» **SOURCE TEXT**
════════
As many of you know, I have been working towards getting my book published for some time. Like any life vision, fear would step in, I would question myself, and almost try to get in my own way (see my post Why Borders Made Me Teary Eyed). But, whenever I felt fearful, I would visualize and hold stronger to my faith.
Where there is faith, fear can not exist, right?
So, I kept going, because I just knew with every fiber of my being I had something to share- my story in written word, the lessons I've learned from working with thousands of women, in printed written word, with a hardcover, with color, with illustrations, with humor, with tears, with honesty...a book that you can touch and turn pages, take in the bath with you, cozy on the couch with, bring to the beach, share with a girlfriend.
To be honest, I began this book quest with a concept: Finding Balance. This idea came to me after taking a series of coaching courses, and realizing that the idea of “perfectly balancing life” is ridiculous. Finding balance isn’t about being perfect, but rather about embracing imperfection. We must find balance from within. And, we are most in balance when we live in the present moment, when we love, accept, and nurture ourselves & others, when we are creating our vision, when we use our unique gifts to serve the world, and when what we dream happens when we are awake.
Let me explain. I had been on a search for balance probably since birth, but I can really remember it beginning in high school. I was always juggling a lot of things, working at the mall, school, activities, friends, boys, diets - COUNTLESS diets, too many to mention. In college, instead of gaining the freshmen fifteen, I gained the freshmen fifty, sixty, seventy, soon after eighty pounds and became victim to the dieting wheel of frustration, graduated into the world of work-aholicsm , dated a series of awfully uncommitted men, and ended up with a scary health diagnosis of borderline diabetes after gaining back fifty pounds for the fiftieth time.
Then I realized I really didn’t have any sense of balance in my life, I didn't love myself the way I loved friends or family. All of those things were in check. What was way off-balance was how I took care of me. Lightbulb.
Little by little I redefined success, perfection, nurturing. I threw away diet books, vowed never to ask my mom if my butt looked big in jeans (hard to do that one- it took years!), and basically peeled back layers and layers of overworn past experiences that were weighing me down.
════════
» **RECORD EXTRACTS**
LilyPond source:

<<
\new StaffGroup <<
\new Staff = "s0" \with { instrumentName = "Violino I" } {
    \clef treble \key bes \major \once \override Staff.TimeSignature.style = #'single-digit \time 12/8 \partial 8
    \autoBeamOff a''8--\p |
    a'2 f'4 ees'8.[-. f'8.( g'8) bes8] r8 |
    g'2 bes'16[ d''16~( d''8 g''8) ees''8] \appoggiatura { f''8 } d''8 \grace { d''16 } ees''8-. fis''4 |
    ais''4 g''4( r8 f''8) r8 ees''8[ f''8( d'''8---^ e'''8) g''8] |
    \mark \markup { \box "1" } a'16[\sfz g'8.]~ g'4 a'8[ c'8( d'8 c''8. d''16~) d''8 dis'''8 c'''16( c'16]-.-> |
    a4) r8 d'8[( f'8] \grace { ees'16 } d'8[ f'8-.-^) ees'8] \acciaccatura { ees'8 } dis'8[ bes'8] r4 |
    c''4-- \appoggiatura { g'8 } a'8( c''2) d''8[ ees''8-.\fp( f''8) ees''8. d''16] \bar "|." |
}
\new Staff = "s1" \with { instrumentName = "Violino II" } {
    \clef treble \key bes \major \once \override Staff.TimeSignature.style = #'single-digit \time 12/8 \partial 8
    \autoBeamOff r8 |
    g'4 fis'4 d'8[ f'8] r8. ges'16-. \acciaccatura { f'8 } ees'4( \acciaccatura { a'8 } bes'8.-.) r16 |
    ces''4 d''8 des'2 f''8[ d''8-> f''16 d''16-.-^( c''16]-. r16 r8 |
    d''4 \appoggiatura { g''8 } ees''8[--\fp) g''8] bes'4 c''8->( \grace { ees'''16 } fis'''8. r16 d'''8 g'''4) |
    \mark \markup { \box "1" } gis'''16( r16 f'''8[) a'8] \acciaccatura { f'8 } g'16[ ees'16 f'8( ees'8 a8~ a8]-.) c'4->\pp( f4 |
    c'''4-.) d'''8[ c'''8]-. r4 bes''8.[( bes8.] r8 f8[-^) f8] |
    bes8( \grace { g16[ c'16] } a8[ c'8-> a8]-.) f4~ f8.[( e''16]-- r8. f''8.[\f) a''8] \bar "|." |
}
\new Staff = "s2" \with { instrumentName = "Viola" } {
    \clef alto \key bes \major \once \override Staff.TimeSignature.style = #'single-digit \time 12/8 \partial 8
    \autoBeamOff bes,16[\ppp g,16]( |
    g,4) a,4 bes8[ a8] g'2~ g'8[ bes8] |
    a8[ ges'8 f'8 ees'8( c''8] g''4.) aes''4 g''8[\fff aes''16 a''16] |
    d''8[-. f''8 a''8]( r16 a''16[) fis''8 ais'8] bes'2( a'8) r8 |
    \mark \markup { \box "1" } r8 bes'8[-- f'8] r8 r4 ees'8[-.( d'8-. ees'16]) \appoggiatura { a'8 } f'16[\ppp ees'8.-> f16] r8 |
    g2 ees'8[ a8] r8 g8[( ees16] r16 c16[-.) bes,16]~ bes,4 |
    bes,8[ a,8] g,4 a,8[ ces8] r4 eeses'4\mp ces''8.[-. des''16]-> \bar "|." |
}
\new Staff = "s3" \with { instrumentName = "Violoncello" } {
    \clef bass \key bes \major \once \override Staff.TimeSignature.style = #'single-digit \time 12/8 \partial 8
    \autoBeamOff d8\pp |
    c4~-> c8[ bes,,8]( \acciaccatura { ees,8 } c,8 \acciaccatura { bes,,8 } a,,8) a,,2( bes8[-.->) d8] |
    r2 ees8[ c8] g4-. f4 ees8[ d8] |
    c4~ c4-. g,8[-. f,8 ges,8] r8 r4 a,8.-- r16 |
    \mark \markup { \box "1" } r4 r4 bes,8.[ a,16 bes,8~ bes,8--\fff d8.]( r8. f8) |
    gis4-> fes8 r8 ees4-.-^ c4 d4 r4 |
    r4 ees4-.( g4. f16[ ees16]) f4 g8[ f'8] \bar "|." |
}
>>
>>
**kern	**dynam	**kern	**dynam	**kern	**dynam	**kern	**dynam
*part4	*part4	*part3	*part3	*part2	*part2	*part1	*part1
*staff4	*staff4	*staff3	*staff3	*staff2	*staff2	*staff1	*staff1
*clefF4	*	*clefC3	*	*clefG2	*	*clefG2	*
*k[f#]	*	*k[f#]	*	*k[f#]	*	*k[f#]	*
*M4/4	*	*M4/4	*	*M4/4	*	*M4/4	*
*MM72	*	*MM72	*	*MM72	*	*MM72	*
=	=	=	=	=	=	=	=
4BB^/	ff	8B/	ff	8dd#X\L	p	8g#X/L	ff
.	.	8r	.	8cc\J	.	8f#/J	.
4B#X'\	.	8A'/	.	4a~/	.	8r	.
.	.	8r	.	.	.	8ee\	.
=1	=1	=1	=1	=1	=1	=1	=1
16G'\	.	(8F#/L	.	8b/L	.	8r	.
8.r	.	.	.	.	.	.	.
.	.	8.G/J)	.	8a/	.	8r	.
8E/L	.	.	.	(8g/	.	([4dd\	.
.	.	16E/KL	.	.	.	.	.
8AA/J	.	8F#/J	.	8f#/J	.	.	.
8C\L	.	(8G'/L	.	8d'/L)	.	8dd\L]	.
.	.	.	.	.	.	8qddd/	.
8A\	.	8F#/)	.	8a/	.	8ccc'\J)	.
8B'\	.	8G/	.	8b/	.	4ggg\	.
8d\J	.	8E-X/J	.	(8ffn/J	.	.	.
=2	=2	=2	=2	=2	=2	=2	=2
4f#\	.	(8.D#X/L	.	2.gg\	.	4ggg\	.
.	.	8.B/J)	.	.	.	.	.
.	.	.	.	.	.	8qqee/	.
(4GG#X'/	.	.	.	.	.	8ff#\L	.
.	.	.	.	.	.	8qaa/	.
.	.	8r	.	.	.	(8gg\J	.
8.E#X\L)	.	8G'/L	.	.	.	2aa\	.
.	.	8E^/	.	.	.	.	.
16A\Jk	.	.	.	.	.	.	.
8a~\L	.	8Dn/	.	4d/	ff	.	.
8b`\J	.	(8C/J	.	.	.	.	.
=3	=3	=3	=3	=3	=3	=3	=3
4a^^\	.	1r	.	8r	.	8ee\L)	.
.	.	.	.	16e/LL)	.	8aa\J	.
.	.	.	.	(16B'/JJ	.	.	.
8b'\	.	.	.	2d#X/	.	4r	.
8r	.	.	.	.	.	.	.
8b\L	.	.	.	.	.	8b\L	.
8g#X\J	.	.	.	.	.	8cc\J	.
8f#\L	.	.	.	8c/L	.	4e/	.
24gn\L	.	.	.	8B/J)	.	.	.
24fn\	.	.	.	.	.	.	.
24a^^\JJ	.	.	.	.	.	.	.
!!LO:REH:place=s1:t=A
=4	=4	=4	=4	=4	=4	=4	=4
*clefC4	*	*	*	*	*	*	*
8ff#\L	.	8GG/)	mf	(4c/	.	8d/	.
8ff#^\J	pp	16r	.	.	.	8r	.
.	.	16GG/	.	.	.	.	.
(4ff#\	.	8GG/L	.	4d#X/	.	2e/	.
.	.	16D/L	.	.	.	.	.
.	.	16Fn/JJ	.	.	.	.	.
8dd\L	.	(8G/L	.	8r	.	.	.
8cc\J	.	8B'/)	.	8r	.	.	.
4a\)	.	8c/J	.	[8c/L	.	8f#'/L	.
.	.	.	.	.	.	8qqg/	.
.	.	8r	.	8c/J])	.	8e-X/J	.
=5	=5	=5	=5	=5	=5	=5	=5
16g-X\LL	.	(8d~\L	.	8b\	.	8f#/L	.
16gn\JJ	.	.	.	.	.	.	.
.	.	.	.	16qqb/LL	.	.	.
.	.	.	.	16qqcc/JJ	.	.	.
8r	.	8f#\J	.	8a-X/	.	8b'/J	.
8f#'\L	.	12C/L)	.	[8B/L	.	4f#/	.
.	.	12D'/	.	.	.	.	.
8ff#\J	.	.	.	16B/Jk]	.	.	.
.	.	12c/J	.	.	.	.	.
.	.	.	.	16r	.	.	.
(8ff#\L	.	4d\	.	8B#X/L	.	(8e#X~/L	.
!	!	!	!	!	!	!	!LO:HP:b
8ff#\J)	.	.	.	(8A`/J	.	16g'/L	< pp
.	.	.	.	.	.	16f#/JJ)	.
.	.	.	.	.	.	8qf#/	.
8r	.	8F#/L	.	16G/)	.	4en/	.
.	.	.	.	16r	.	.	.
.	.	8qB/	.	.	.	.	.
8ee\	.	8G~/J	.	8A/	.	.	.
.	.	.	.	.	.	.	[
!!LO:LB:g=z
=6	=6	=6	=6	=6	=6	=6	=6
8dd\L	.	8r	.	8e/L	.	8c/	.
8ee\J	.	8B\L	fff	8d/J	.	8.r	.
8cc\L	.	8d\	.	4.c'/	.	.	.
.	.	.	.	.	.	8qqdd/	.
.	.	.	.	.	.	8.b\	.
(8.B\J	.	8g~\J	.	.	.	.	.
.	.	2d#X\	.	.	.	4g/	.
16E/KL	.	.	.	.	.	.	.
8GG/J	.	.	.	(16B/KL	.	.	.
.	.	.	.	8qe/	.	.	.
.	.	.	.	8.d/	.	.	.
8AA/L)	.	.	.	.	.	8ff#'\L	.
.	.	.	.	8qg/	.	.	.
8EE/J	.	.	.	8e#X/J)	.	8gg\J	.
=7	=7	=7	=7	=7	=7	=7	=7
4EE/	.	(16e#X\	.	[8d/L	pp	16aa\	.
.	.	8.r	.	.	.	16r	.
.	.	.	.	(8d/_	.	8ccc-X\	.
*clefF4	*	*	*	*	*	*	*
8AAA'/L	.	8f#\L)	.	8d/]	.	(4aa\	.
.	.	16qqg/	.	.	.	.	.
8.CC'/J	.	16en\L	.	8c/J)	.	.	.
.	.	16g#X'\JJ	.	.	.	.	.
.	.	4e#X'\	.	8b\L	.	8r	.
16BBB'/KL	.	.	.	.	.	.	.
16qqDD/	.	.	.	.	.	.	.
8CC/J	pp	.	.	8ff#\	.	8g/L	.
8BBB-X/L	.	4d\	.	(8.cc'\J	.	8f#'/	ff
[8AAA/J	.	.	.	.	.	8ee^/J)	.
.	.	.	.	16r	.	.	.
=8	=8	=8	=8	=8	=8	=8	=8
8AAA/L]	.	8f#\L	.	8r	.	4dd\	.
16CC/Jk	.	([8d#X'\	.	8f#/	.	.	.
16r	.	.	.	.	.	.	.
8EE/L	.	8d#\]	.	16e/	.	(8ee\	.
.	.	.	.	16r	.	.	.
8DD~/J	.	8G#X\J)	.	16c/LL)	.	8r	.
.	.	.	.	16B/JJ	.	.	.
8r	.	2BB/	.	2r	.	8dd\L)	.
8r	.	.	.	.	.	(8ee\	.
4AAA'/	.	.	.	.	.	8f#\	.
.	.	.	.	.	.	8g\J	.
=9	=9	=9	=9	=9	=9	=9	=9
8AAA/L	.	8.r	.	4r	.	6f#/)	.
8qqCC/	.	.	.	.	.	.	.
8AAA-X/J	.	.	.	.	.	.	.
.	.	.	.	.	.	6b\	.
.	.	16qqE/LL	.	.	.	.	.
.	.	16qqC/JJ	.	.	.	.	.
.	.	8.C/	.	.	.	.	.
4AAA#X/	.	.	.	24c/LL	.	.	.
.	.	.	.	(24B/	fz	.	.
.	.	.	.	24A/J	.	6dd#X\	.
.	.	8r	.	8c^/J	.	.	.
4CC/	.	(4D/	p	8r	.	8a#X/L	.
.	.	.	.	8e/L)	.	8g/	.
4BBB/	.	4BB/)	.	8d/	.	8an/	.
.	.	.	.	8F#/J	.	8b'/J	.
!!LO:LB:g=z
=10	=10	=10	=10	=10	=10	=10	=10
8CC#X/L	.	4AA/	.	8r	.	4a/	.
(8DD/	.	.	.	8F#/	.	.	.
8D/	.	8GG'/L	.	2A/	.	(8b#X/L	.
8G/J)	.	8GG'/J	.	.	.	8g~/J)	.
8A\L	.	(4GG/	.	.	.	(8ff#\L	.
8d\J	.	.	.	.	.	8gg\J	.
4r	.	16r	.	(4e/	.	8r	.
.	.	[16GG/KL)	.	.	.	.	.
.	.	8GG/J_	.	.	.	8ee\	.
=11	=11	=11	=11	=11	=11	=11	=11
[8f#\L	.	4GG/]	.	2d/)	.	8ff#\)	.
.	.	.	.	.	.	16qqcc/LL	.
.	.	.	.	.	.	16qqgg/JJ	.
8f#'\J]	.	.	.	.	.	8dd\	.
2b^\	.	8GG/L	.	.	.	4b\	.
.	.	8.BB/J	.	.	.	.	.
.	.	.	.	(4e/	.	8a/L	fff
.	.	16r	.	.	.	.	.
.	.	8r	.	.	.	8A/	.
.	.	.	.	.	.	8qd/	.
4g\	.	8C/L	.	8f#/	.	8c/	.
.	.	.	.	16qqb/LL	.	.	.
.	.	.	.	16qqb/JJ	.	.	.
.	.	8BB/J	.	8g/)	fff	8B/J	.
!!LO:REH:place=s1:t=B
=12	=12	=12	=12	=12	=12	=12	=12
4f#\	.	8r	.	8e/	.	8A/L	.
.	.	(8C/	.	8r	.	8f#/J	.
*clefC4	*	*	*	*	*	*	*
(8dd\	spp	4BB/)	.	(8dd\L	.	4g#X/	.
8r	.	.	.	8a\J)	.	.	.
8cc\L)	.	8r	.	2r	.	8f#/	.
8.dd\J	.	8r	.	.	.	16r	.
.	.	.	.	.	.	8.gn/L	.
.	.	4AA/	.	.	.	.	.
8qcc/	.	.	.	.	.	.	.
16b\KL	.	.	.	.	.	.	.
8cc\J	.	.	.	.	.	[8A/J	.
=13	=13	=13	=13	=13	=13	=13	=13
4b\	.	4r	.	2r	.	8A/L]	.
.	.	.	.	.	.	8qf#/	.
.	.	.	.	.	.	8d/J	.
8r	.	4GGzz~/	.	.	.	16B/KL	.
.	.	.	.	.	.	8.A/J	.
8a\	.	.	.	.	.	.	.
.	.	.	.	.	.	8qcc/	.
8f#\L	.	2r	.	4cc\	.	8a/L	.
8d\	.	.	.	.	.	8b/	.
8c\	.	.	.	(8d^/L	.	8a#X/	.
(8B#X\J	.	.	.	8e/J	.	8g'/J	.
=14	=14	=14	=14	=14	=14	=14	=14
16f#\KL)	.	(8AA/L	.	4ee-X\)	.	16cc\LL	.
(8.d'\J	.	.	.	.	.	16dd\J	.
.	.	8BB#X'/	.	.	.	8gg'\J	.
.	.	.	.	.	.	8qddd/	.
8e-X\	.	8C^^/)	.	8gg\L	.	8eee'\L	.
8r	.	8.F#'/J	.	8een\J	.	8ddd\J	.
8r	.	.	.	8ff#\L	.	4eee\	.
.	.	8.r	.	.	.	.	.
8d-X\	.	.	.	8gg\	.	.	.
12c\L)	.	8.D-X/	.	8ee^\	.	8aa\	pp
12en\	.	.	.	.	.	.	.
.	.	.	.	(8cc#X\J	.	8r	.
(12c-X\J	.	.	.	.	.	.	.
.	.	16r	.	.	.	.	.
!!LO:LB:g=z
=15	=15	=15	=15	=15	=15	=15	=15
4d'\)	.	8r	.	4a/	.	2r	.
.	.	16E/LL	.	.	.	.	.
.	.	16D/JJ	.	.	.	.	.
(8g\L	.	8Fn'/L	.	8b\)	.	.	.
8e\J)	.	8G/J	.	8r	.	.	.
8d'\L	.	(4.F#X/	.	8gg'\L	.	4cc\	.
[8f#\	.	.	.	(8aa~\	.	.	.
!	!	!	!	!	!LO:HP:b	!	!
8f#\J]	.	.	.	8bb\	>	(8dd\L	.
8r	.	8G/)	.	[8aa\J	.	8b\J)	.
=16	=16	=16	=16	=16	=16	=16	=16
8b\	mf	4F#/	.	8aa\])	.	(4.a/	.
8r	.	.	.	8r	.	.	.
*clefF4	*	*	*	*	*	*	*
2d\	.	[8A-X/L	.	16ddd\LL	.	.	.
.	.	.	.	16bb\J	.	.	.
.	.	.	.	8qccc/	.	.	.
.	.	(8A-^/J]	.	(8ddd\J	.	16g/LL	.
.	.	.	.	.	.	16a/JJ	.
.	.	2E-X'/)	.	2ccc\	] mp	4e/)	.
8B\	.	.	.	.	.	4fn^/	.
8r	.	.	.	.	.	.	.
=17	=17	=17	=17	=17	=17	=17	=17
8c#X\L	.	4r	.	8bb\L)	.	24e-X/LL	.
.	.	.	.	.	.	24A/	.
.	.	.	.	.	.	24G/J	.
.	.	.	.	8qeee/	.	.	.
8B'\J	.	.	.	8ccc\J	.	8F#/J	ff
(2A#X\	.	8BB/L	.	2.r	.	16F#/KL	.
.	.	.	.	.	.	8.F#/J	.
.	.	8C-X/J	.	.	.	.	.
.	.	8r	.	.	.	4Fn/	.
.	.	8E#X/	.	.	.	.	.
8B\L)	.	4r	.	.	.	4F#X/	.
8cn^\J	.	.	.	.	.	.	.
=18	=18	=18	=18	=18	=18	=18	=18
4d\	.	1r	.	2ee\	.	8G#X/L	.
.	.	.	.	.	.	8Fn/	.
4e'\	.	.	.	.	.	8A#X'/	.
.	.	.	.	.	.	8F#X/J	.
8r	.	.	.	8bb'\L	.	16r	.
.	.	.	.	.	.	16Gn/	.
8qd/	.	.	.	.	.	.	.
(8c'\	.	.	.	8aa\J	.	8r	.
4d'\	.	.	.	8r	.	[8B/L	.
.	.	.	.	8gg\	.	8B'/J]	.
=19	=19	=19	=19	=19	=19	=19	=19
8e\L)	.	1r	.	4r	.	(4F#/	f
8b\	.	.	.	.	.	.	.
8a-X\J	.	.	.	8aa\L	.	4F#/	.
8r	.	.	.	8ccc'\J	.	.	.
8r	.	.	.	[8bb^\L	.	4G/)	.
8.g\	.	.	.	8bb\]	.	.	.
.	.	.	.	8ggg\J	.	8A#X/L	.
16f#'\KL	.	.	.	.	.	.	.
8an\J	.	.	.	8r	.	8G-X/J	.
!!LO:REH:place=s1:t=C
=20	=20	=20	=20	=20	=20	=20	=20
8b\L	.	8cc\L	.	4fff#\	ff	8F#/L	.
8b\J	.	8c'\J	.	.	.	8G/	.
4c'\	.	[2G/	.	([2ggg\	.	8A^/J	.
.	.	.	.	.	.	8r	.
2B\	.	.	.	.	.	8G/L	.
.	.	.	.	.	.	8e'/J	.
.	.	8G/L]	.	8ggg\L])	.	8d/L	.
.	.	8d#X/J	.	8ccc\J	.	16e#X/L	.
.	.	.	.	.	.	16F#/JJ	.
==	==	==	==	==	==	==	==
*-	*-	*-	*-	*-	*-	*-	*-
════════
» **EXERCISE**
Reproduce the part of the post on finding balance starting with "Where there is" and going on through "with a girlfriend.", word for word. The entries play no part in this work.

» **TASK RESULT**
Where there is faith, fear can not exist, right?
So, I kept going, because I just knew with every fiber of my being I had something to share- my story in written word, the lessons I've learned from working with thousands of women, in printed written word, with a hardcover, with color, with illustrations, with humor, with tears, with honesty...a book that you can touch and turn pages, take in the bath with you, cozy on the couch with, bring to the beach, share with a girlfriend.